═══ Kutipan pilihan ═══

Sudah menjadi rahasia umum bahwa salah satu syarat sukses karir adalah kerja keras dan tekun. Di dunia ini, kita tidak akan pernah menemukan orang yang sukses tanpa kerja keras. Mulai dari pengusaha, penulis, ilmuan, hingga ke pedagang, semuanya senantiasa mencapai kesuksesan dengan bekerja keras. Anda setuju, bukan, dengan prinsip itu?
Akan tetapi, terkadang timbul masalah akibat prinsip itu. Ada banyak orang yang terlalu berpegang pada prinsip itu tanpa mempertimbangkan prinsip lainnya. Mereka bekerja sangat keras tanpa mempertimbangkan kesehatan dan keluarga, misalnya. Nah, pada akhirnya, benar, mereka mendapatkan kesuksesan karir, tetapi memiliki masalah dengan kesehatan serta masalah dengan keluarganya. Bahkan, ada juga yang tidak mencapai sukses karir, juga gagal dalam kehidupan keluarga serta memiliki masalah kesehatan yang serius. Yang demikian ini, tidak mencapai sukses karir lantaran kerja kerasnya tidak diimbangi dengan strategi lainnya untuk meraih sukses.
Jika direnungkan, setidaknya ada 3 tipe pekerja keras yang dapat kita jumpai. Tipe pertama yaitu, tipe pekerja keras yang tetap memperhatikan kesehatan dan kehidupan pribadi. Tipe ini memilih untuk memiliki kehidupan yang seimbang. Mengejar kesuksesan karir tidak lantas menjadikan tipe ini mengesampingkan kehidupan pribadinya.
Tipe yang kedua yaitu tipe pekerja keras yang dengan sadar mendedikasikan hidupnya untuk bidang kerja yang ia tekuni. Orang yang termasuk dalam kategori ini senantiasa memiliki kecintaan yang luar biasa pada pekerjaannya. Rasa cinta itulah yang mendorongnya untuk mendedikasikan hidupnya pada pekerjaan itu. Dan, karena dedikasi yang luar biasa pada pekerjaannya, serta kemampuan mengukur diri, ia mampu meraih sukses dalam bidang tersebut.

═══ Informasi sumber ═══

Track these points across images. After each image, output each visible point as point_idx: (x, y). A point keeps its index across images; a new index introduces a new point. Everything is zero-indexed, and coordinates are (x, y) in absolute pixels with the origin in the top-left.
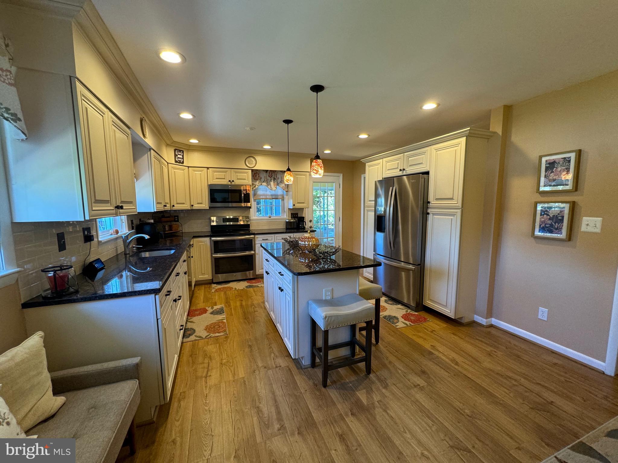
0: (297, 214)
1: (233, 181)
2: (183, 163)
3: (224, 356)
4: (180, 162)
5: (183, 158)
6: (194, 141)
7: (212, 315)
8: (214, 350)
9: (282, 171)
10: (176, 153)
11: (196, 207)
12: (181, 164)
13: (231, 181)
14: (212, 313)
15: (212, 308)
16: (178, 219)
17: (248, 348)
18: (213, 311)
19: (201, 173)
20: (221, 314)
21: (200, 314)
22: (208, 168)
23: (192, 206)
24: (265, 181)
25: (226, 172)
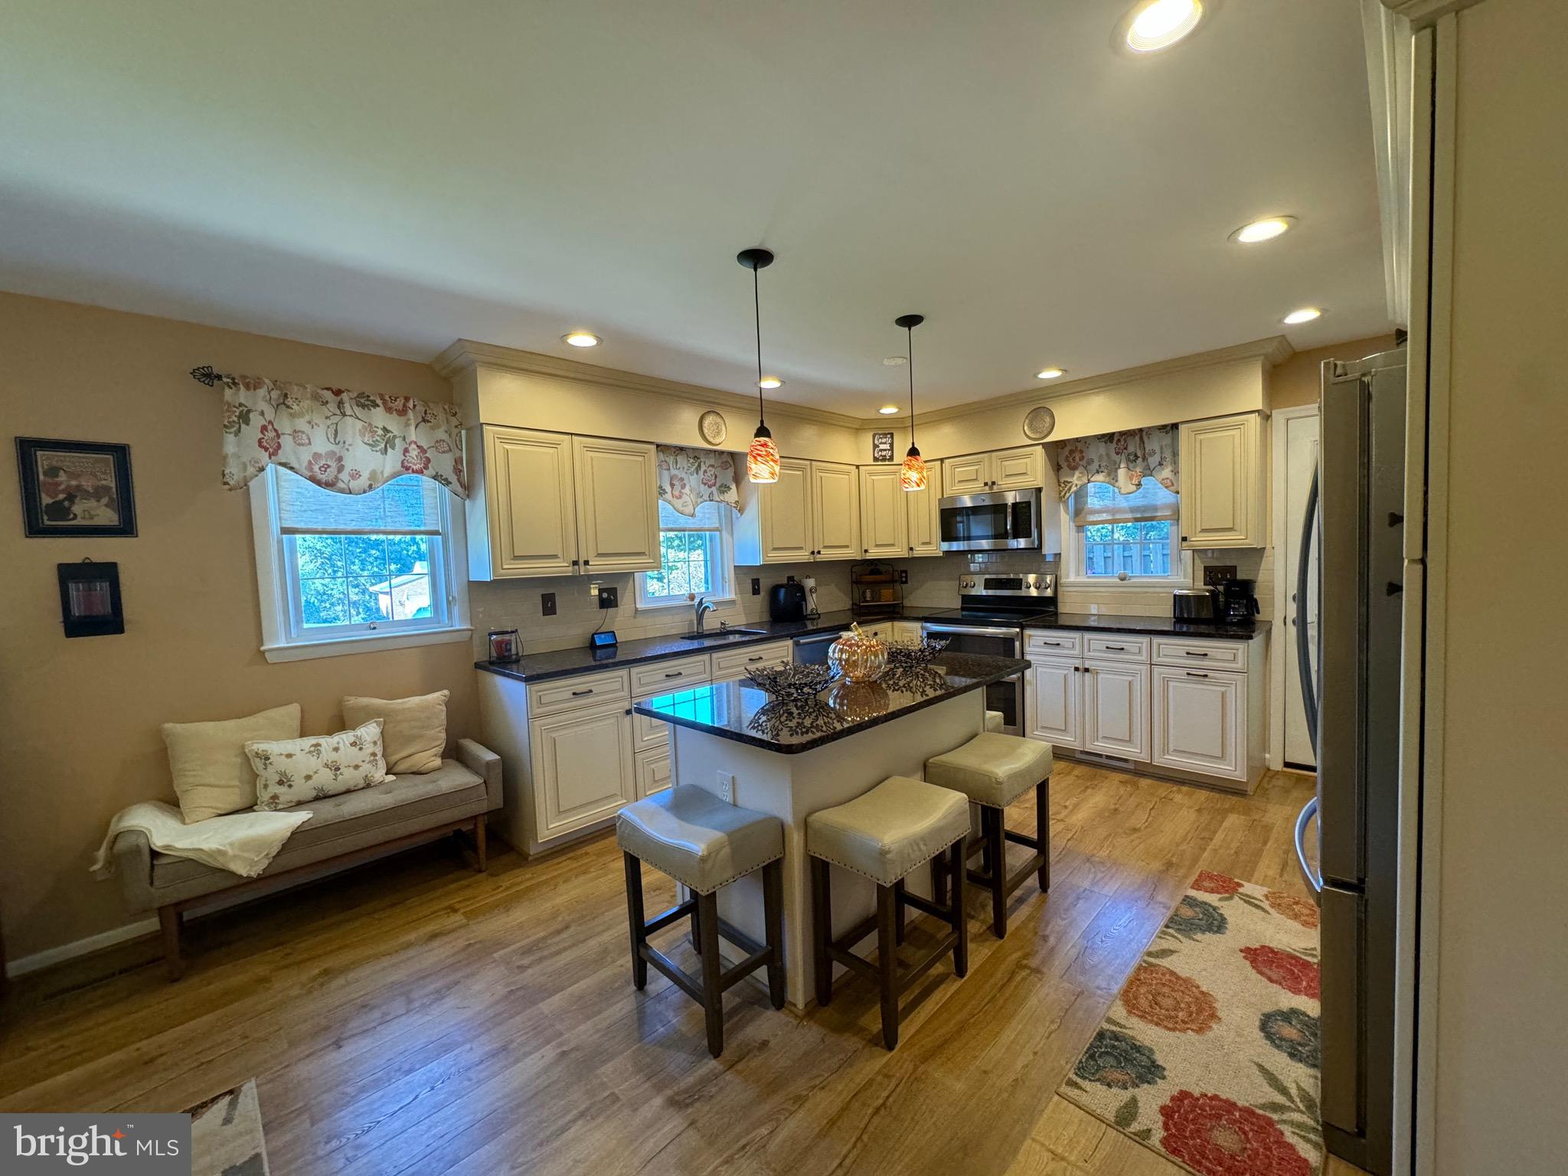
0: (1233, 570)
1: (995, 483)
2: (891, 458)
4: (884, 459)
5: (892, 449)
6: (889, 410)
10: (876, 442)
11: (921, 551)
12: (887, 463)
13: (989, 483)
16: (906, 577)
22: (942, 460)
24: (1102, 469)
25: (979, 462)
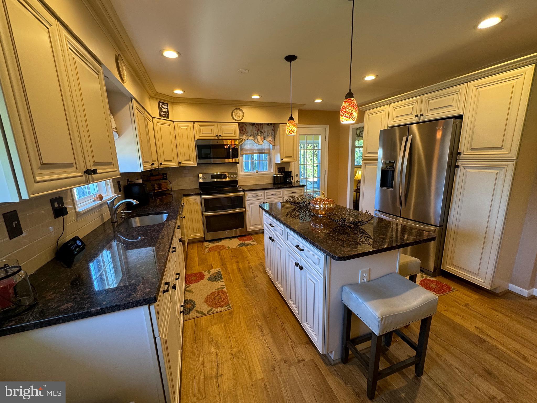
0: (284, 168)
1: (220, 136)
2: (168, 117)
3: (234, 343)
4: (165, 117)
5: (168, 112)
6: (178, 92)
7: (210, 281)
8: (220, 332)
9: (269, 124)
10: (161, 106)
11: (184, 164)
12: (166, 119)
13: (218, 136)
14: (210, 279)
15: (209, 272)
16: (166, 176)
17: (259, 329)
18: (210, 277)
19: (187, 127)
20: (219, 280)
21: (197, 281)
22: (194, 122)
23: (180, 163)
24: (252, 135)
25: (212, 126)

═══

Lanjutkan tulisan tentang tiga tipe pekerja keras, mulai setelah kalimat terakhir yang ditampilkan.

■ Jawaban tertulis:
Tipe yang ketiga yaitu tipe pekerja keras yang bekerja keras lantaran rasa cemas, takut, rendah diri, tidak percaya diri, atau pun perfeksionis. Ia terdorong untuk bekerja keras lantaran rasa cemas dan takut kalau-kalau ia tidak dapat menyelesaikan tugas-tugasnya dengan sempurna, tepat pada waktu yang ditentukan. Atau, jika tidak, ia terdorong untuk bekeja keras lantaran tidak percaya dengan kemampuan dirinya sendiri. Ketidakpercayaan pada kemampuan diri sendiri ini mendorongnya untuk membuktikan kepada orang lain (juga pada dirinya sendiri) bahwa ia mampu. Ketidakpercayaan ini membuatnya bergantung pada penilaian dan pengakuan orang lain terhadapnya.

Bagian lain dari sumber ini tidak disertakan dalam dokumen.